Pinta is a chronic skin infection caused by treponema carateum.
Treponema carateum is quite similar to treponema pallidum in morphology and biological characteristics, with a width of 0.13 - 0.15μm and a length of 10 - 13μm, with various motion modes. The pathogen cannot grow in inanimate media, but can infect humans and chimpanzees.
The routes of transmission are skin to skin contact, small wounds caused by scratches or abrasions, and insect bites.
Treponema carateum enters the human body from the damaged skin and is disseminated to the whole body with lymph fluids or blood after local propagation, causing skin lesions and lymphadenopathy.
Signs and Symptoms
Pinta presents with only skin lesions, and other organs are not involved.
The incubation period is approximately 3 weeks (9 - 90 days). Pinta can be divided into primary pinta, secondary pinta, and tertiary pinta on the basis of clinical manifestations. However, in some epidemic areas, a small number of patients present with positive serological tests but no clinical manifestations of pinta, which can be considered latent pinta.
The initial skin lesion is a flat, red papule with little scales, predominantly on the exposed areas such as the extremities and trunk, especially the calves, gradually developing into a poorly demarcated, erythematous, scaly plaque in 3 months to 1 year. About 5 months after infection, there may be satellite papules near the plaque, which gradually expand and merge with the plaque, forming psoriasiform lesions, leaving hypopigmentation after regression. There are negative serological tests.
Secondary pinta and primary pinta are often concurrent, and it is difficult to recognize when secondary pinta starts exactly. In general, erythematous, scaly lesions occur in groups asymmetrically on the extremities and face 5 months to 1 year after infection, resembling the lesions of psoriasis, tinea corporis, eczema, syphilis, and leprosy. The lesions are initially bright red, developing into purplish red, scaly macules, which are termed pintids, leaving hypopigmentation after regression. The exposed areas often present with gray, yellow to brown pigmentation disorder, and there are both hyperpigmentation and hypopigmentation.
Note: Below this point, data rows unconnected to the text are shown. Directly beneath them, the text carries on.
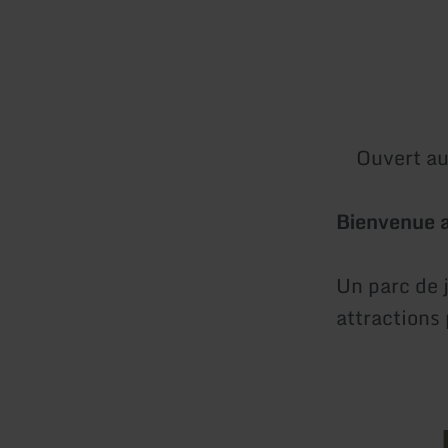
Ouvert au
Bienvenue au
Un parc de 
attractions 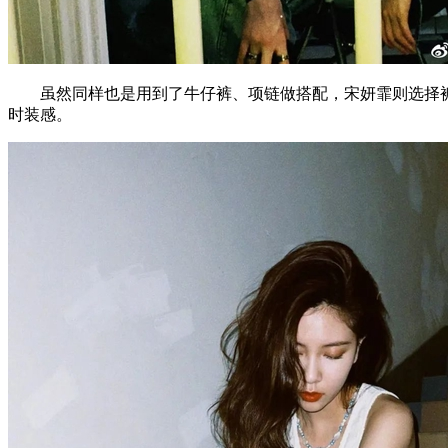
虽然同样也是用到了牛仔裤、项链做搭配，宋妍霏则选择裤
时装感。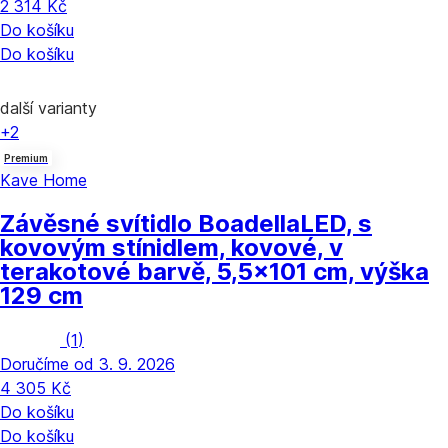
2 314 Kč
Do košíku
Do košíku
další varianty
+2
Premium
Kave Home
Závěsné svítidlo Boadella
LED, s
kovovým stínidlem, kovové, v
terakotové barvě, 5,5x101 cm, výška
129 cm
(
1
)
Doručíme od 3. 9. 2026
4 305 Kč
Do košíku
Do košíku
The systemic lymph nodes are enlarged, indurated, and painless, resembling lymph nodes in secondary syphilis. The serological tests are positive in 60% of patients.
There are significant pigmentations on the skin 3 months to 10 years after pintids. There may be slowly expanding bluish grey spots with hypomelanotic macules on the face, wrists, and ankles, and there are mixed hyperpigmentation and hypopigmentation on the face, neck, limbs, trunk, oral mucosa, and nail beds. However, the color of hairs is not affected. The palms and soles can be mildly hyperkeratotic. The results of serological tests are almost always strong positive.
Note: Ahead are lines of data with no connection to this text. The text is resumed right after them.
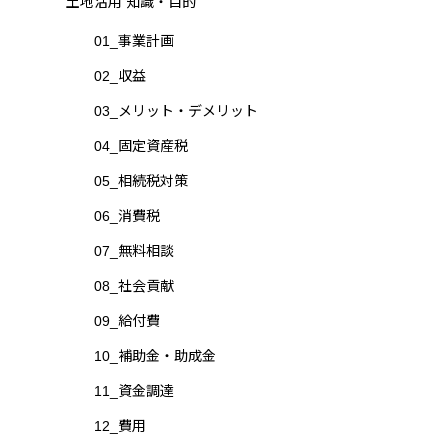
土地活用 知識・目的
01_事業計画
02_収益
03_メリット・デメリット
04_固定資産税
05_相続税対策
06_消費税
07_無料相談
08_社会貢献
09_給付費
10_補助金・助成金
11_資金調達
12_費用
On the basis of epidemic areas and typical clinical presentations, the disease can be diagnosed. The serological tests are helpful for the diagnosis.
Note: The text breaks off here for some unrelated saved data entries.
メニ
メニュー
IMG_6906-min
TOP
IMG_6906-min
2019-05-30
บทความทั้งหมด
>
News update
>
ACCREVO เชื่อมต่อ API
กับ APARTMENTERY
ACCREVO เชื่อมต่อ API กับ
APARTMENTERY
Adult patients can be treated with penicillin G benzathin 1,200,000 units intramuscularly once every 4 days for 16 days, while children with body weight less than 45kg can be treated with penicillin G benzathin 600,000 units intramuscularly.
Adults allergic to penicillin can be administered with azithromycin 30mg/kg, maximally 2g, orally in single dose or doxycycline 100mg orally twice a day for 14 days.
Several months after treatment, the serological tests can be negative, the bluish grey spots gradually subside, and hypomelanotic macules regress very slowly.